The Loneliest Girl in the Universeby Lauren James
Published on July 3, 2018
Genres: Science Fiction, Self-Esteem & Self-Reliance, Survival Stories, Young Adult
A surprising and gripping sci-fi thriller with a killer twist
The daughter of two astronauts, Romy Silvers is no stranger to life in space. But she never knew how isolating the universe could be until her parents’ tragic deaths left her alone on the Infinity, a spaceship speeding away from Earth.
Romy tries to make the best of her lonely situation, but with only brief messages from her therapist on Earth to keep her company, she can’t help but feel like something is missing. It seems like a dream come true when NASA alerts her that another ship, the Eternity, will be joining the Infinity.
Romy begins exchanging messages with J, the captain of the Eternity, and their friendship breathes new life into her world. But as the Eternity gets closer, Romy learns there’s more to J’s mission than she could have imagined. And suddenly, there are worse things than being alone….

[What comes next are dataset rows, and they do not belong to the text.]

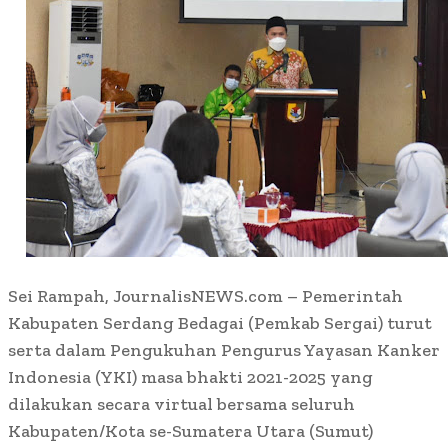
Sei Rampah, JournalisNEWS.com – Pemerintah
Kabupaten Serdang Bedagai (Pemkab Sergai) turut
serta dalam Pengukuhan Pengurus Yayasan Kanker
Indonesia (YKI) masa bhakti 2021-2025 yang
dilakukan secara virtual bersama seluruh
Kabupaten/Kota se-Sumatera Utara (Sumut)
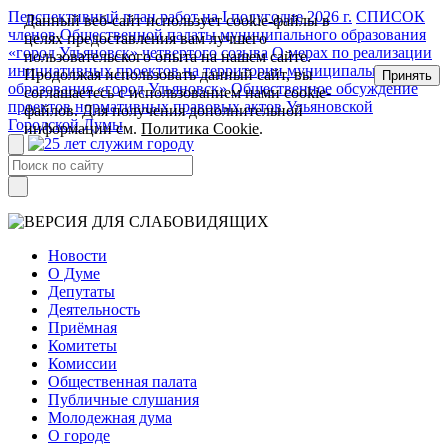
Перспективный план работ на I полугодие 2026 г.
СПИСОК
Данный веб-сайт использует cookie-файлы в
членов Общественной палаты муниципального образования
целях предоставления вам лучшего
«город Ульяновск» четвертого созыва
О мерах по реализации
пользовательского опыта на нашем сайте.
инициативных проектов на территории муниципального
Продолжая использовать данный сайт, вы
Принять
образования «город Ульяновск»
Общественное обсуждение
соглашаетесь с использованием нами cookie-
проектов нормативных правовых актов Ульяновской
файлов. Для получения дополнительной
Городской Думы
информации см.
Политика Cookie
.
Новости
О Думе
Депутаты
Деятельность
Приёмная
Комитеты
Комиссии
Общественная палата
Публичные слушания
Молодежная дума
О городе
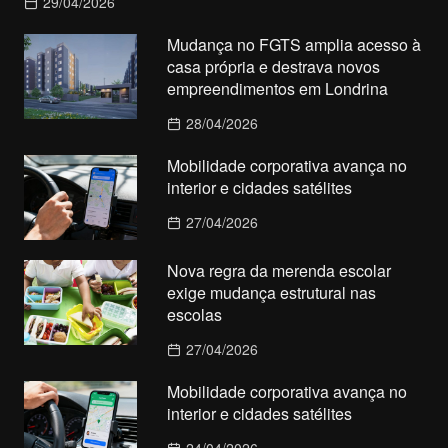
29/04/2026
Mudança no FGTS amplia acesso à
casa própria e destrava novos
empreendimentos em Londrina
28/04/2026
Mobilidade corporativa avança no
interior e cidades satélites
27/04/2026
Nova regra da merenda escolar
exige mudança estrutural nas
escolas
27/04/2026
Mobilidade corporativa avança no
interior e cidades satélites
24/04/2026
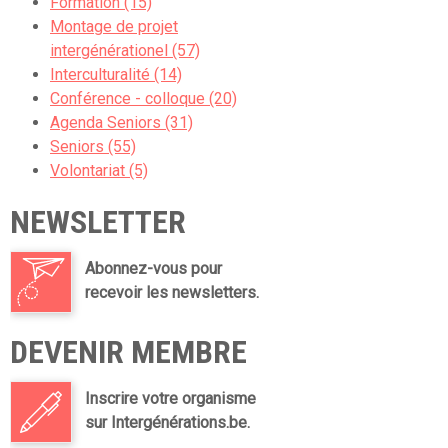
Formation (15)
Montage de projet
intergénérationel (57)
Interculturalité (14)
Conférence - colloque (20)
Agenda Seniors (31)
Seniors (55)
Volontariat (5)
NEWSLETTER
Abonnez-vous pour
recevoir les newsletters.
DEVENIR MEMBRE
Inscrire votre organisme
sur Intergénérations.be.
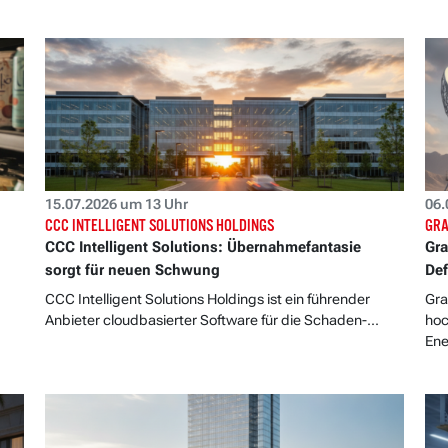
15.07.2026 um 13 Uhr
06.
CCC INTELLIGENT SOLUTIONS HOLDINGS
GRA
CCC Intelligent Solutions: Übernahmefantasie
Gra
sorgt für neuen Schwung
De
CCC Intelligent Solutions Holdings ist ein führender
Gra
Anbieter cloudbasierter Software für die Schaden-...
hoc
Ener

Now nominated as a YALSA Quick Pick!
The Loneliest Girl in the Universe was not what I was expecting–in a good way. Part space opera, part self discovery story, it’s a book that hooked me from the start and didn’t let go. There is plenty to like, and aside from some technical gripes, it was a good read.
Space truly is a final frontier here. The book’s tone has an isolating, claustrophobic feel. Romy is on a spaceship by herself, surrounded by darkness and stars. Growing up alone, she lives with the tragedy of her past and the comforting emails from a therapist on Earth. There’s a scene in the film Aliens where one of the characters is crawling through a pipe. The pipe is miles long with only a few inches for him to shimmy along. It’s uncomfortable as you watch him make this trek through with only the glow of his flashlight. The book reminded me a lot of that scene.
The character arc is AMAZING! Readers looking for a character-driven sci fi may enjoy Loneliest Girl. At first, Romy reads like she’s younger than she actually is; considering her circumstances, this is understandable. She’s had to raise herself alone on a ship. She’s prone to anxiety, and I found her experiences with it relatable. As her circumstances change, Romy realizes she has to change as well.
While I really enjoyed the plot, I thought some of the other character motivations were wonky (even when the reveal for these motivations has me saying, “What?!”) but then again, I would be curious to see how I would react if put under the situations they were. Also, I was constantly wondering why anyone thought it would be a good idea to keep only a few people awake during the mission. Wouldn’t a full crew work out better to man the ship than a small handful of people?
In the long run though, Loneliest Girl is a character-driven novel that entertains and is full of twists.